A Yale University researcher claims that the so-called Goldilocks planetary area only tells half of the story – in order for a planet to have the necessary temperature to support life, the starting internal temperature also needs to be right.
In astronomy and astrobiology, the circumstellar habitable zone (CHZ), or simply the habitable zone, is the range of orbits around a star in which a planet can support liquid water, the fundamental condition for life as we know it. This habitable zone is colloquially called the ‘Goldilocks area’ as a metaphor from the beloved children’s fairy tale.
Since the concept was first presented in 1953, many planets have been shown to have a Goldilocks area, and some of them have one or several planets in this area. Naturally, distance from the star is the main factor. In our solar system, Venus is too close to the Sun, Mars is too far away, but Earth is at just the right distance.
Astronomers generally thought that a planet’s mantle might self-regulate the general temperature through convection (hot plumes are lighter, they rise towards the surface, they cool down, become heavier and sink again, creating a regulating mechanism). However, this might not be the case, and if this is not the case then the distance to the star isn’t the be-all end-all for temperature.
“If you assemble all kinds of scientific data on how Earth has evolved in the past few billion years and try to make sense out of them, you eventually realize that mantle convection is rather indifferent to the internal temperature,” said Jun Korenaga, author of the study and professor of geology and geophysics at Yale. Korenaga presents a general theoretical framework that explains the degree of self-regulation expected for mantle convection and suggests that self-regulation is unlikely for Earth-like planets.
The implications of this are huge, and might force us to tighten the leash on what we thought to be Earth-like planets.
“The lack of the self-regulating mechanism has enormous implications for planetary habitability,” Korenaga said. “Studies on planetary formation suggest that planets like Earth form by multiple giant impacts, and the outcome of this highly random process is known to be very diverse.”

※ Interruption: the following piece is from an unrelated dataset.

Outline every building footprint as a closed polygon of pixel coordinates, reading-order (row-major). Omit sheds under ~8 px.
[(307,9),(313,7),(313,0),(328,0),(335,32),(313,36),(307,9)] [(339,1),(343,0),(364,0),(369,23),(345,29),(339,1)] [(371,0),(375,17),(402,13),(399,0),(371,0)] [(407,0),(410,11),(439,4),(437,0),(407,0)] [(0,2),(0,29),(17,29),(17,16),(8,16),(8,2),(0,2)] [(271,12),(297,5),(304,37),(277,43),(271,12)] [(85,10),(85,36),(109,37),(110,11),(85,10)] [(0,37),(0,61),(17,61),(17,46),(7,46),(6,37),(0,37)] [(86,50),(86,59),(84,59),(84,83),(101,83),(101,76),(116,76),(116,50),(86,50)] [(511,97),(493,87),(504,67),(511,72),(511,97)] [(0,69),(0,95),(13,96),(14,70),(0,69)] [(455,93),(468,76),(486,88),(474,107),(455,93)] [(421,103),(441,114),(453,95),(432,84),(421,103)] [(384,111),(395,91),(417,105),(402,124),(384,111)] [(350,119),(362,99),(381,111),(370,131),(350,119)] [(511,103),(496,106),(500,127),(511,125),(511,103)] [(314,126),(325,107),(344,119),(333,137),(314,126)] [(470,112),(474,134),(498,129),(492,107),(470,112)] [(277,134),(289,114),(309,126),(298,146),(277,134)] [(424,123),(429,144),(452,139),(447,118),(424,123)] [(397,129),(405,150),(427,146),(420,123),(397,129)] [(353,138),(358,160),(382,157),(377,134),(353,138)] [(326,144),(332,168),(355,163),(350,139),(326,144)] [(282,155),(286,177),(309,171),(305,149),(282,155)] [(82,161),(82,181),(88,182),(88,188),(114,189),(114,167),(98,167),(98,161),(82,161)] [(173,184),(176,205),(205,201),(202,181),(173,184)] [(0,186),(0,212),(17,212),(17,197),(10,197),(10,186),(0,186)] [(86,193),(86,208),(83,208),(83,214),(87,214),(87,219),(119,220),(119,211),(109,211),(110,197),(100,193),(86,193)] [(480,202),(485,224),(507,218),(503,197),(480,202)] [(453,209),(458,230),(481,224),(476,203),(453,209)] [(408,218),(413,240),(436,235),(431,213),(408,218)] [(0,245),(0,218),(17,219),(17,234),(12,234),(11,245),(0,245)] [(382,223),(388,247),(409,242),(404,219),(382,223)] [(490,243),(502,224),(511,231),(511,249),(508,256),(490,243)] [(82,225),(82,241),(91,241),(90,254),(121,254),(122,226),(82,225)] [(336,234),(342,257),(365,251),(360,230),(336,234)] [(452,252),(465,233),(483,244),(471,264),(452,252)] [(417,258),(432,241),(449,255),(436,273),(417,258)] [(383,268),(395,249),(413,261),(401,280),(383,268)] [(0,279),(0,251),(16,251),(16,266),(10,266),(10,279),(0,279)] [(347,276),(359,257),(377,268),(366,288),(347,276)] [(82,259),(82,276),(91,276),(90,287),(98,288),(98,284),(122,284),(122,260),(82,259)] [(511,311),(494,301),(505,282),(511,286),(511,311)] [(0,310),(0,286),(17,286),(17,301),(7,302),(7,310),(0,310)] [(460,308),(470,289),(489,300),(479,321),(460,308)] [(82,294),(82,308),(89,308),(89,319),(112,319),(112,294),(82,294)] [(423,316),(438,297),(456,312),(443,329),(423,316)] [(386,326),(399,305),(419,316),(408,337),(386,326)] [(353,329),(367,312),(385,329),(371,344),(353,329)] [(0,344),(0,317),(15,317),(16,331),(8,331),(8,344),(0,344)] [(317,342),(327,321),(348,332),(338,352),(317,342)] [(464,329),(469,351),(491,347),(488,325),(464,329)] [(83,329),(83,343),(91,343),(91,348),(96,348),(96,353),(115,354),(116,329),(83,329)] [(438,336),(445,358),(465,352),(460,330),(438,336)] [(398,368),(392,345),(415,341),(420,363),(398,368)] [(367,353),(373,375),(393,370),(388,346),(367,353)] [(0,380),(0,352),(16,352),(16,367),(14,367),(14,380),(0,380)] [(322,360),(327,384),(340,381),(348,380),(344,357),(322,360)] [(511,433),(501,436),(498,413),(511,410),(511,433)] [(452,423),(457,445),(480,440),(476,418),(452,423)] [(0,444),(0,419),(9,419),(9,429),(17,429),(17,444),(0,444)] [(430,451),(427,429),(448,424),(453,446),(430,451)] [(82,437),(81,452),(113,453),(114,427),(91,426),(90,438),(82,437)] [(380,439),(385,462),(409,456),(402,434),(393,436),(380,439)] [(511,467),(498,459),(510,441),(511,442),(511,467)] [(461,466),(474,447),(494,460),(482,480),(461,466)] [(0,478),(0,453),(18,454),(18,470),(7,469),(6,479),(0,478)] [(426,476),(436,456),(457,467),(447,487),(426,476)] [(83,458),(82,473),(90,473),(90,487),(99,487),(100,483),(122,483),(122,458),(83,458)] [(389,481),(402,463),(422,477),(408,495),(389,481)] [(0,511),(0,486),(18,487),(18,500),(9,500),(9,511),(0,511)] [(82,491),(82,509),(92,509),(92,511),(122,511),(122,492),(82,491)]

The curious thing is that mantle convection does exist, at least on Earth. But Korenaga says that if our planet’s starting temperature wasn’t in the right range, this would have never happened.
“What we take for granted on this planet, such as oceans and continents, would not exist if the internal temperature of Earth had not been in a certain range, and this means that the beginning of Earth’s history cannot be too hot or too cold.”
The research was published in the journal Science Advances.